THE TASK: All of the records below are to be printed exactly; the pictures are to be left out.

------------

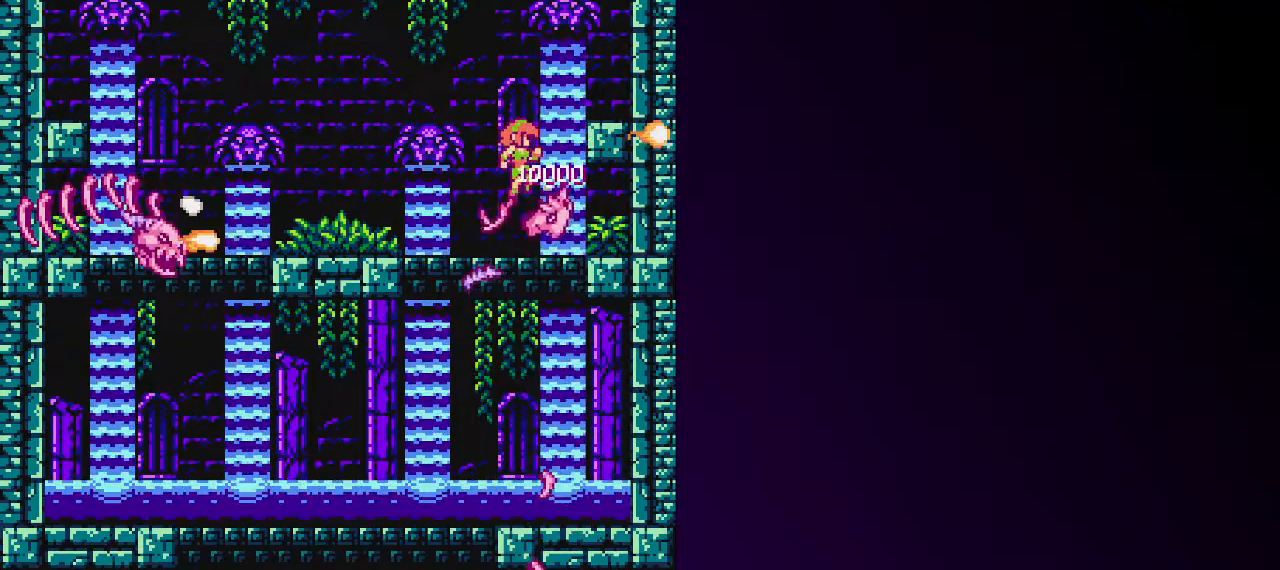
{"keys": ["left"], "events": [[33, "shift", "down"], [467, "left", "down"], [500, "right", "up"], [500, "shift", "up"]]}
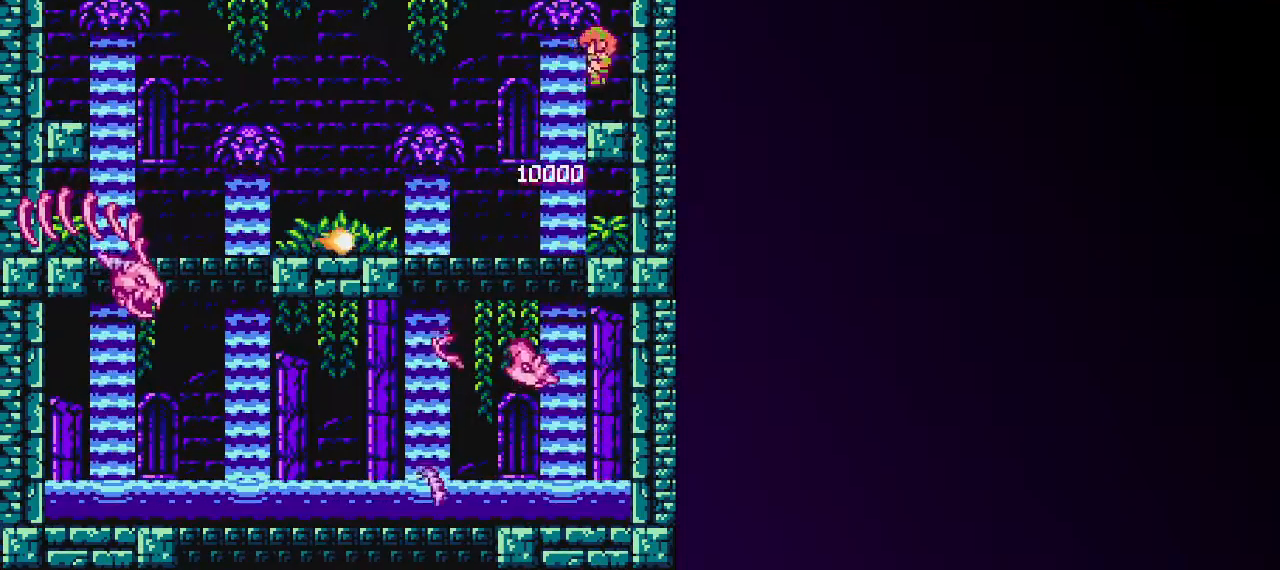
{"keys": [], "events": [[50, "left", "up"], [50, "z", "down"], [150, "z", "up"], [200, "z", "down"], [250, "z", "up"], [283, "z", "down"], [333, "z", "up"], [383, "z", "down"], [483, "z", "up"]]}
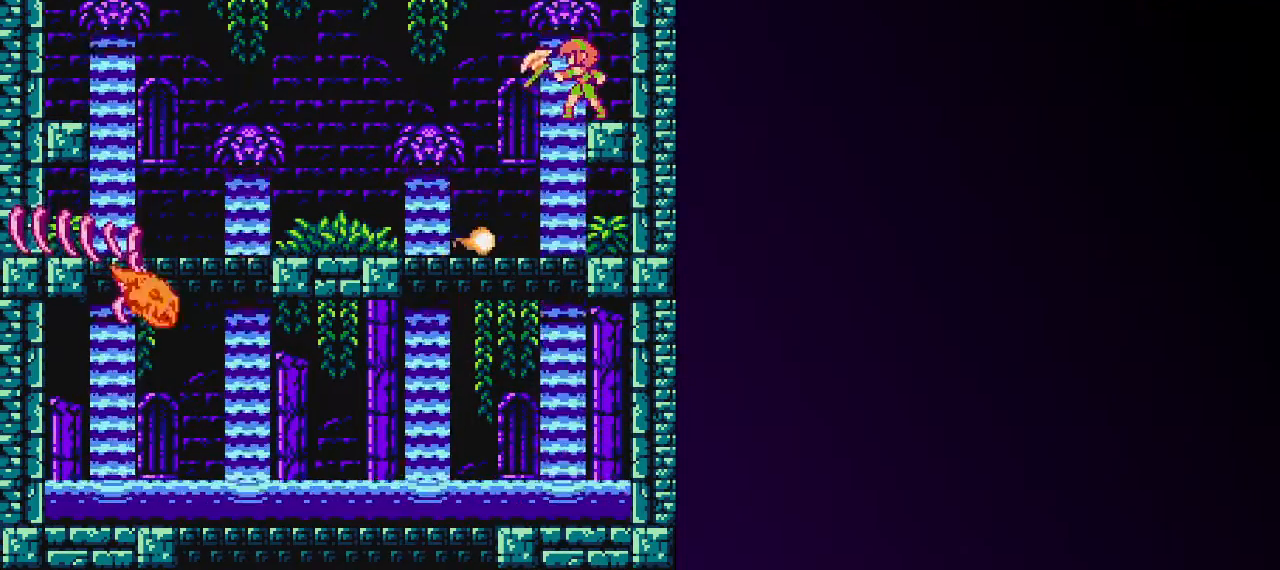
{"keys": ["z"], "events": [[17, "z", "down"], [67, "z", "up"], [117, "z", "down"], [217, "z", "up"], [250, "z", "down"], [350, "z", "up"], [400, "z", "down"], [450, "z", "up"], [500, "z", "down"]]}
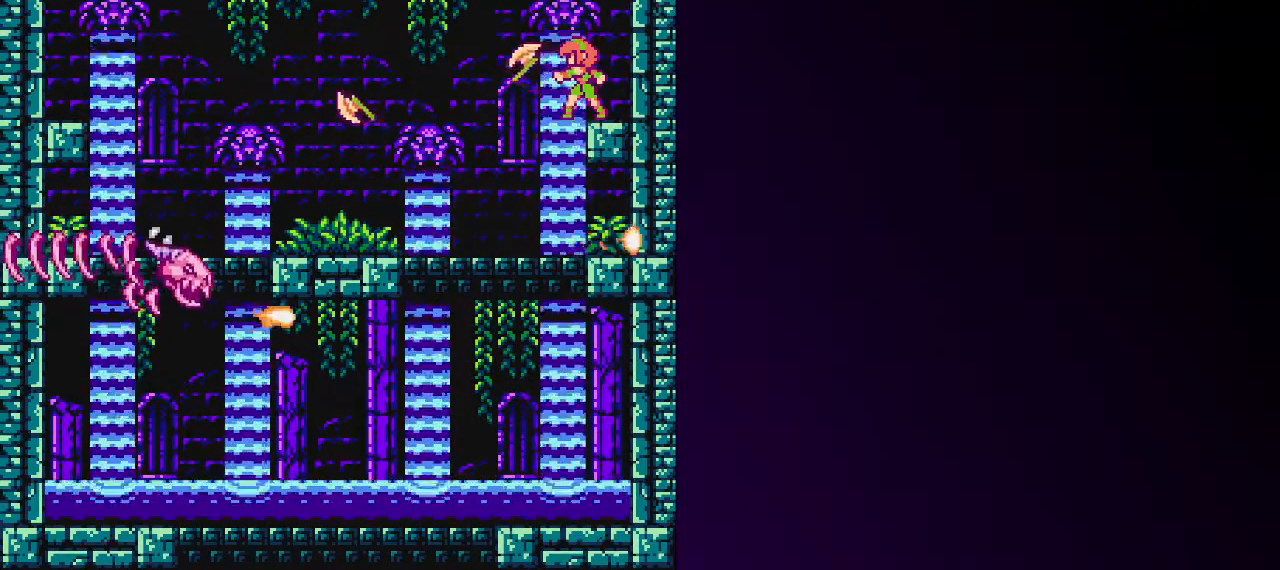
{"keys": ["z"], "events": [[83, "z", "up"], [133, "z", "down"], [233, "z", "up"], [267, "z", "down"], [317, "z", "up"], [367, "z", "down"], [467, "z", "up"], [500, "z", "down"]]}
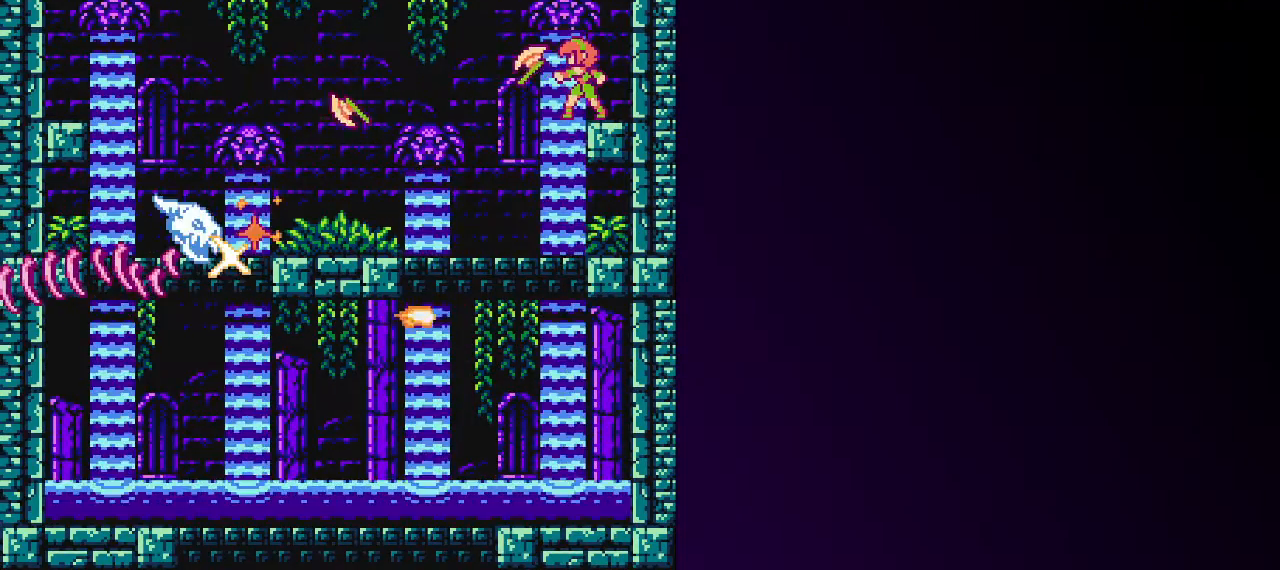
{"keys": [], "events": [[100, "z", "up"], [150, "z", "down"], [200, "z", "up"], [250, "z", "down"], [333, "z", "up"], [383, "z", "down"], [467, "z", "up"]]}
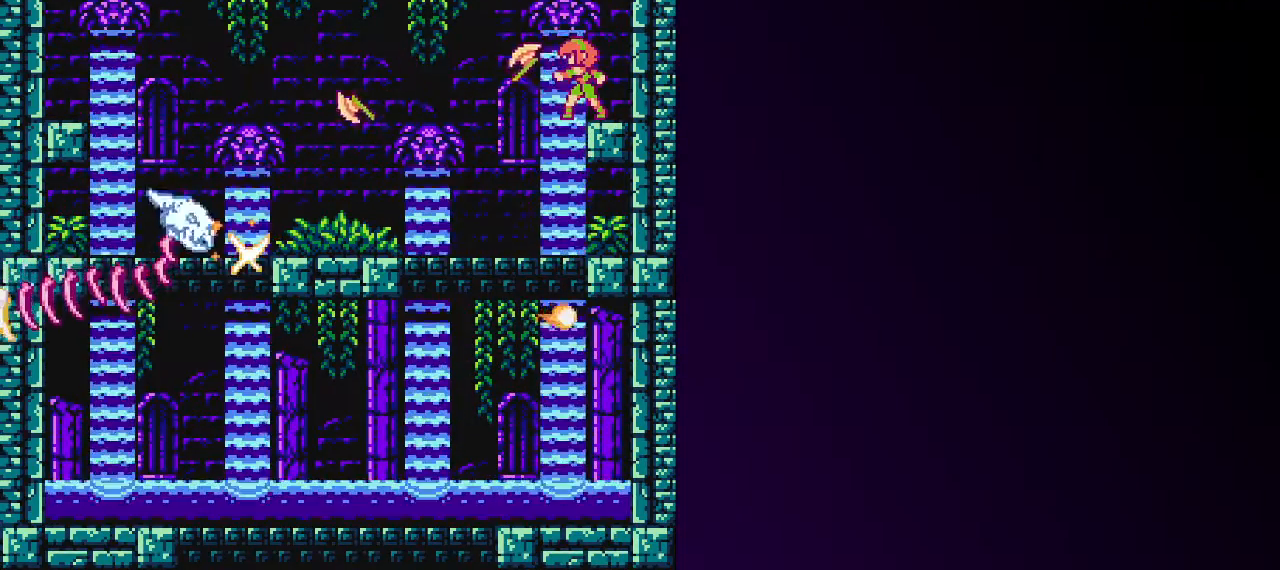
{"keys": ["z"], "events": [[17, "z", "down"], [67, "z", "up"], [117, "z", "down"], [217, "z", "up"], [250, "z", "down"], [350, "z", "up"], [383, "z", "down"], [450, "z", "up"], [483, "z", "down"]]}
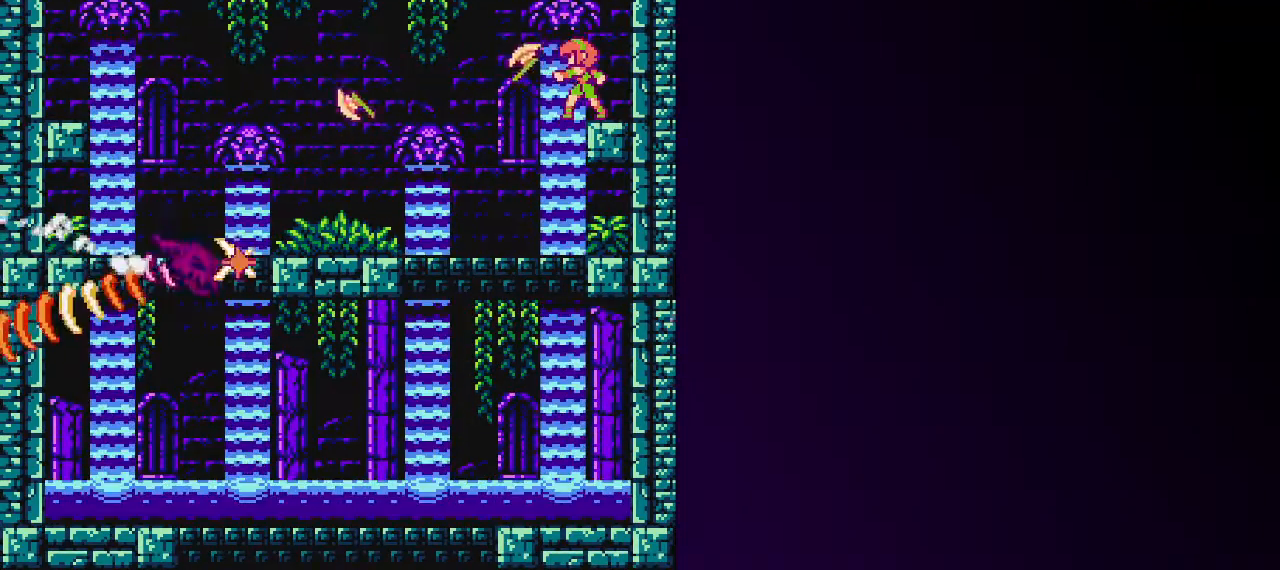
{"keys": [], "events": [[83, "z", "up"], [133, "z", "down"], [183, "z", "up"], [233, "z", "down"], [317, "z", "up"], [367, "z", "down"], [417, "z", "up"]]}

------------

ANSWER SPACE:
{"keys": ["left"], "events": [[33, "shift", "down"], [467, "left", "down"], [500, "right", "up"], [500, "shift", "up"]]}
{"keys": [], "events": [[50, "left", "up"], [50, "z", "down"], [150, "z", "up"], [200, "z", "down"], [250, "z", "up"], [283, "z", "down"], [333, "z", "up"], [383, "z", "down"], [483, "z", "up"]]}
{"keys": ["z"], "events": [[17, "z", "down"], [67, "z", "up"], [117, "z", "down"], [217, "z", "up"], [250, "z", "down"], [350, "z", "up"], [400, "z", "down"], [450, "z", "up"], [500, "z", "down"]]}
{"keys": ["z"], "events": [[83, "z", "up"], [133, "z", "down"], [233, "z", "up"], [267, "z", "down"], [317, "z", "up"], [367, "z", "down"], [467, "z", "up"], [500, "z", "down"]]}
{"keys": [], "events": [[100, "z", "up"], [150, "z", "down"], [200, "z", "up"], [250, "z", "down"], [333, "z", "up"], [383, "z", "down"], [467, "z", "up"]]}
{"keys": ["z"], "events": [[17, "z", "down"], [67, "z", "up"], [117, "z", "down"], [217, "z", "up"], [250, "z", "down"], [350, "z", "up"], [383, "z", "down"], [450, "z", "up"], [483, "z", "down"]]}
{"keys": [], "events": [[83, "z", "up"], [133, "z", "down"], [183, "z", "up"], [233, "z", "down"], [317, "z", "up"], [367, "z", "down"], [417, "z", "up"]]}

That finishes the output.